Exceptional Attachment Orders are a type of court order that Sheriff Officers need before they can enter your home and seize your possessions to pay your debts.
They are different from Attachment Orders in that Attachment Orders only allow a Sheriff Officer to take items, such as cars, that are kept outside your home.
Although, one of the least used forms of debt recovery in Scotland, last year 229 Exceptional Attachment Orders were granted, primarily for Council Tax Arrears.
Exceptional Attachment Orders
|Council Tax Debt
Before a Sheriff will grant an Exceptional Attachment Order, the person you owe money to first must convince him that there are exceptional circumstances.
This, in practice, means the Creditor must show they have already made reasonable attempts to negotiate the repayment of the debt with you. They also must have served on you a Charge for Payment, giving you 14 days to repay the debt in full.
They also must have instructed Sheriff Officers to try and recover the debt first using less intrusive methods first, such as:
If the Creditor can show, however, they did not use these methods as they would not have resulted in them recovering their reasonable expenses and £100 towards the debt, they can be excused from not doing so.
They must, however, also show, that there is a reasonable prospect that if the Exceptional Attachment Order is executed, there will be non-essential items that can be attached in the home and if auctioned, can reasonably be expected to raise the costs of carrying out the Exceptional Attachment Order and £100 towards the debts.
What are Non-Essential Items?
Non-essential items are items in your home that Sheriff Officers cannot take to be sold.
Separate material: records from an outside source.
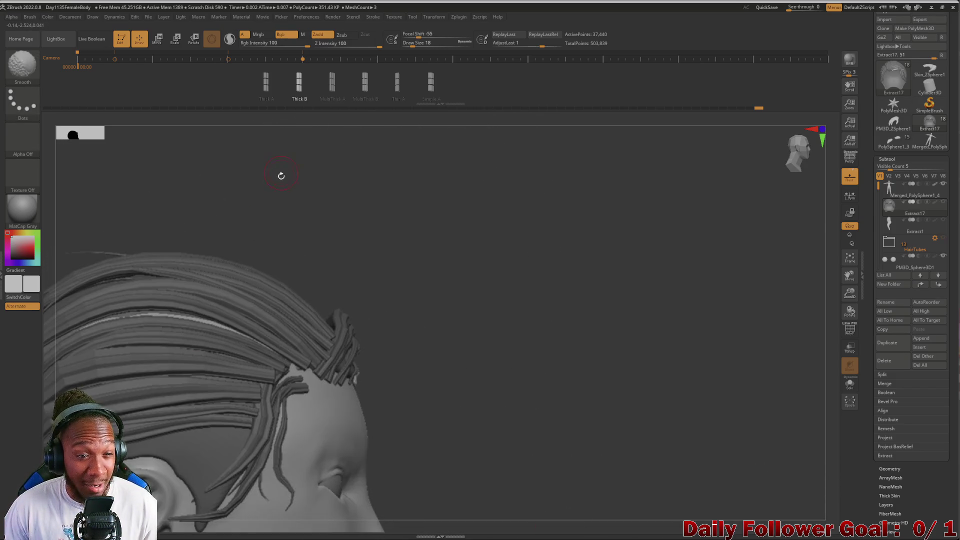
pyautogui.moveTo(275, 212)
pyautogui.mouseDown()
pyautogui.moveTo(157, 380)
pyautogui.moveTo(155, 365)
pyautogui.moveTo(300, 315)
pyautogui.moveTo(309, 315)
pyautogui.moveTo(266, 369)
pyautogui.moveTo(310, 345)
pyautogui.moveTo(157, 427)
pyautogui.mouseUp()
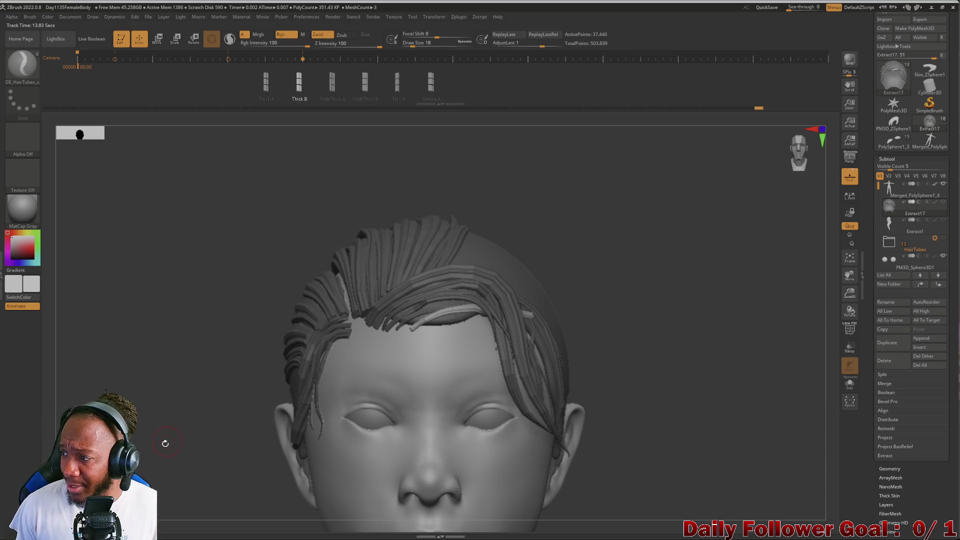
pyautogui.moveTo(226, 305)
pyautogui.mouseDown()
pyautogui.moveTo(167, 306)
pyautogui.moveTo(167, 337)
pyautogui.moveTo(117, 310)
pyautogui.moveTo(100, 373)
pyautogui.moveTo(129, 376)
pyautogui.moveTo(121, 416)
pyautogui.moveTo(141, 413)
pyautogui.mouseUp()
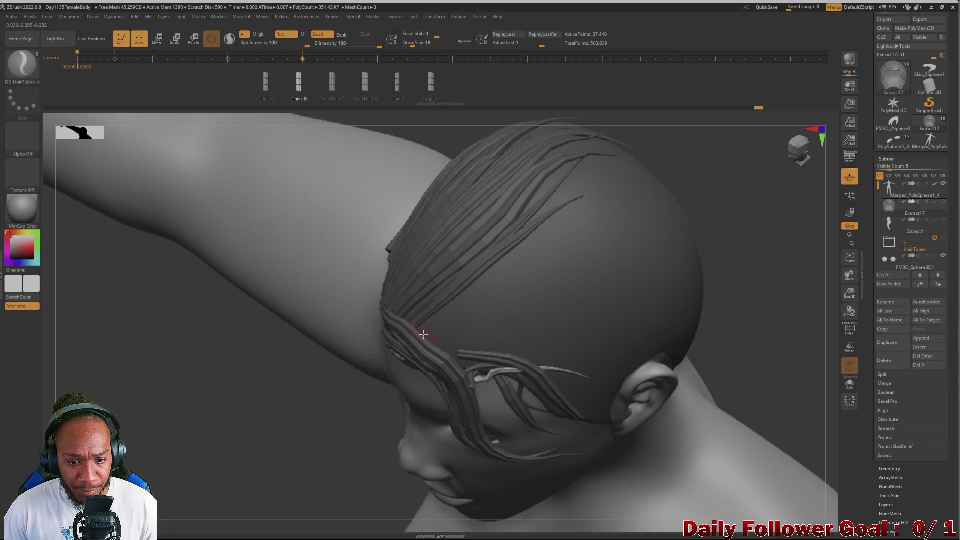
# - Run a tube from the temple over the crown, extend it back, and rebuild at Draw Size 38
pyautogui.moveTo(523, 258); pyautogui.dragTo(575, 192)
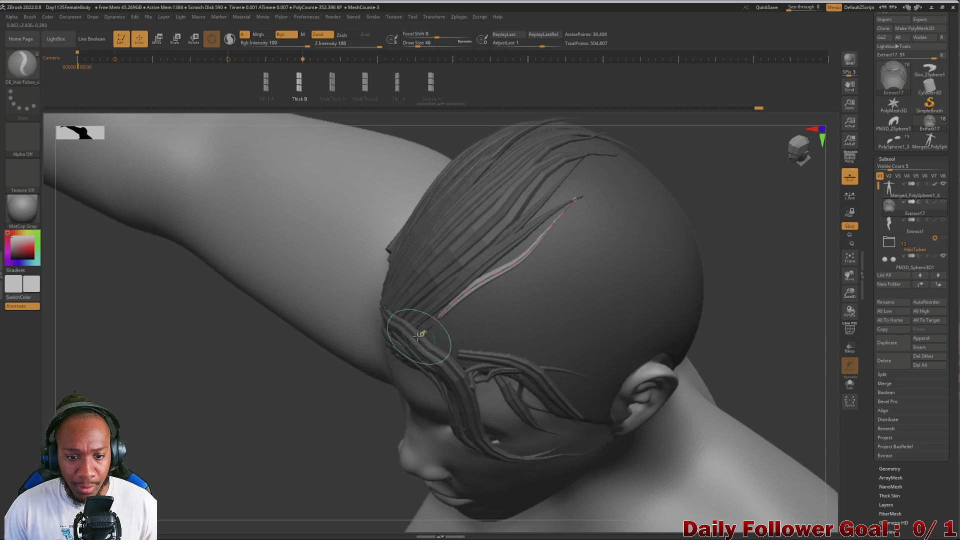
pyautogui.moveTo(271, 328); pyautogui.dragTo(276, 308)
pyautogui.moveTo(570, 194); pyautogui.dragTo(598, 179)
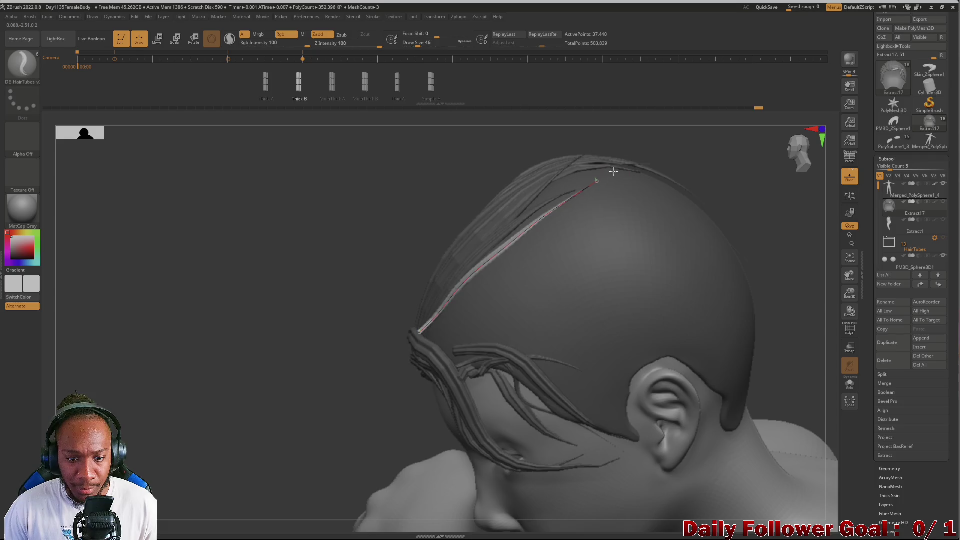
pyautogui.moveTo(279, 291)
pyautogui.mouseDown()
pyautogui.moveTo(291, 269)
pyautogui.moveTo(275, 272)
pyautogui.moveTo(274, 287)
pyautogui.moveTo(251, 281)
pyautogui.moveTo(320, 299)
pyautogui.mouseUp()
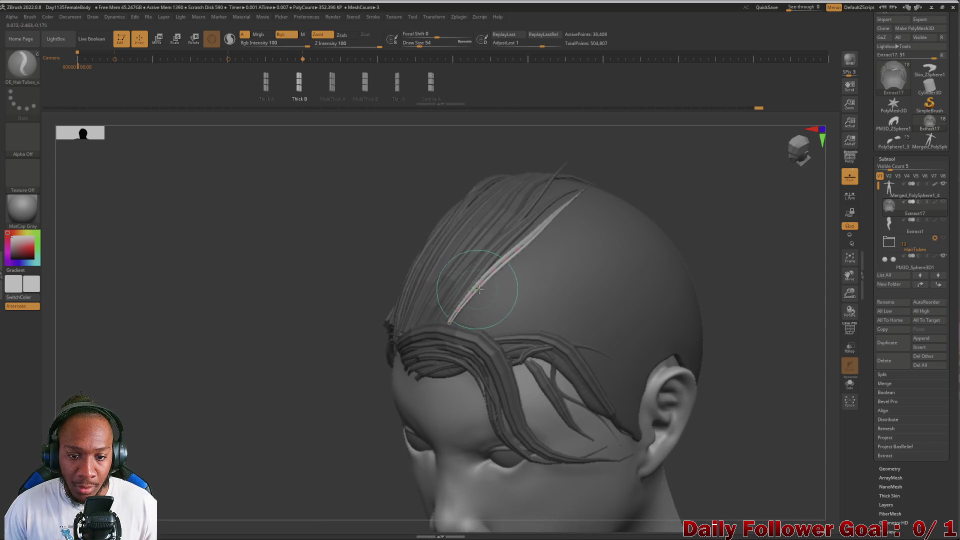
pyautogui.click(492, 270)
pyautogui.moveTo(293, 300)
pyautogui.mouseDown()
pyautogui.moveTo(287, 245)
pyautogui.moveTo(250, 256)
pyautogui.mouseUp()
pyautogui.moveTo(227, 323)
pyautogui.mouseDown()
pyautogui.moveTo(214, 246)
pyautogui.moveTo(208, 322)
pyautogui.moveTo(216, 179)
pyautogui.moveTo(190, 265)
pyautogui.moveTo(150, 268)
pyautogui.moveTo(154, 253)
pyautogui.moveTo(170, 285)
pyautogui.moveTo(139, 289)
pyautogui.moveTo(121, 313)
pyautogui.mouseUp()
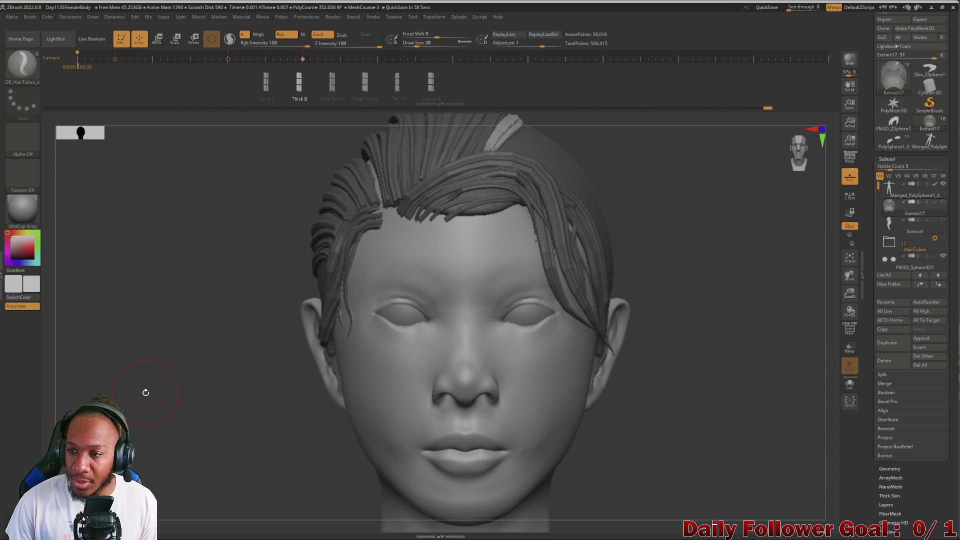
pyautogui.click(943, 221)
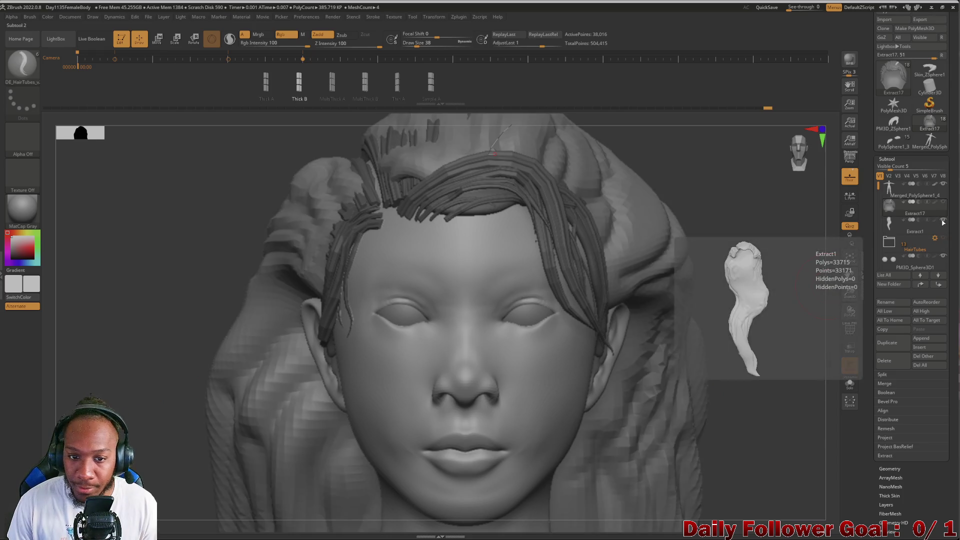
pyautogui.click(943, 221)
For a full list of Essential Items that cannot be attached, see here.
What will the Sheriff Consider before granting an Exceptional Attachment Order?
Sheriffs will consider several factors, such as:
- The nature of the debt owed, including whether it is a tax debt or a trade debt;
- Whether you live in the home;
- Whether you operate a business from your home;
- Whether you have received money advice;
- Whether you have previously had a Time to Pay Direction or Order and it has lapsed because you missed payments;
- Whether you have or have had an agreement with the creditor for the payment of the debt;
- Whether there is any evidence of any non-essential assets that could be taken, what their value is and where they are located;
- Your financial circumstances; and
- Whether you have applied for a Debt Payment Programme under the Debt Arrangement Scheme; or if you have previously had one, why it was revoked.
Prior to making an order, the Sheriff can instruct that you first should receive a visit from a money adviser to give you advice on your debts.
Sheriff Officers Powers of Entry
Sheriff Officers have a power to open lock and shut fast places.
This means if you lock the door or are not in, they can get a locksmith to come and open it. As they are executing a court order; if you try an obstruct them, they can call the police and you can be arrested and possibly face charges of Contempt of Court.
Once they have had an Exceptional Attachment Order granted, they normally must give you at least 4 days’ notice of when they intend to visit your home (Sheriff Court judges can dispense with this requirement if requested to by the Creditors. You do not need to be told beforehand that the Creditor has asked for this requirement to be dispensed with).
Sheriff Officers, however, should not attempt to enter the property if they know there are only children under the age of 16 in the home; or people who are not likely to be able to be able to understand the procedure being carried out because of their age, knowledge of English, mental health or because of a mental or physical disability.
There are certain days and times of days when attachments cannot be carried out, these are:
- A Sunday;
- A day which is a public holiday
- Attachments also should not begin before 8 am or after 8pm, or be continued after 8pm, unless prior permission of the court is obtained.
Acts before an attachment is executed
Anyone, which includes the person that owes the money, who moves, sells, gifts or destroys an item that could be subject to an attachment, after the Exceptional Attachment Order is made, but before it is attached, may be found to be in breach of the Order. They could be held liable for the value of the item and found to be in Contempt of Court.
Removal of items that are attached
When a Sheriff Officer carries out an attachment, he can only attach items that are not deemed to be essential. He also should also not attach items that are likely to have a sentimental value, such as a wedding ring, where the value of those items does not total £150.
Where he does attach an item, he should place on it a value that it would achieve if it was sold on the open market. If he wants to, he can obtain a professional valuation for the item.
He also should also arrange to remove the items from the home immediately, or if that is not possible as soon as possible after the attachment is executed.
Where an item is removed, however, it should not be auctioned until at least 7 days after it is removed. This is to allow the debtor to redeem the item at the value placed on it, or to object to the attachment on the grounds it is unduly harsh.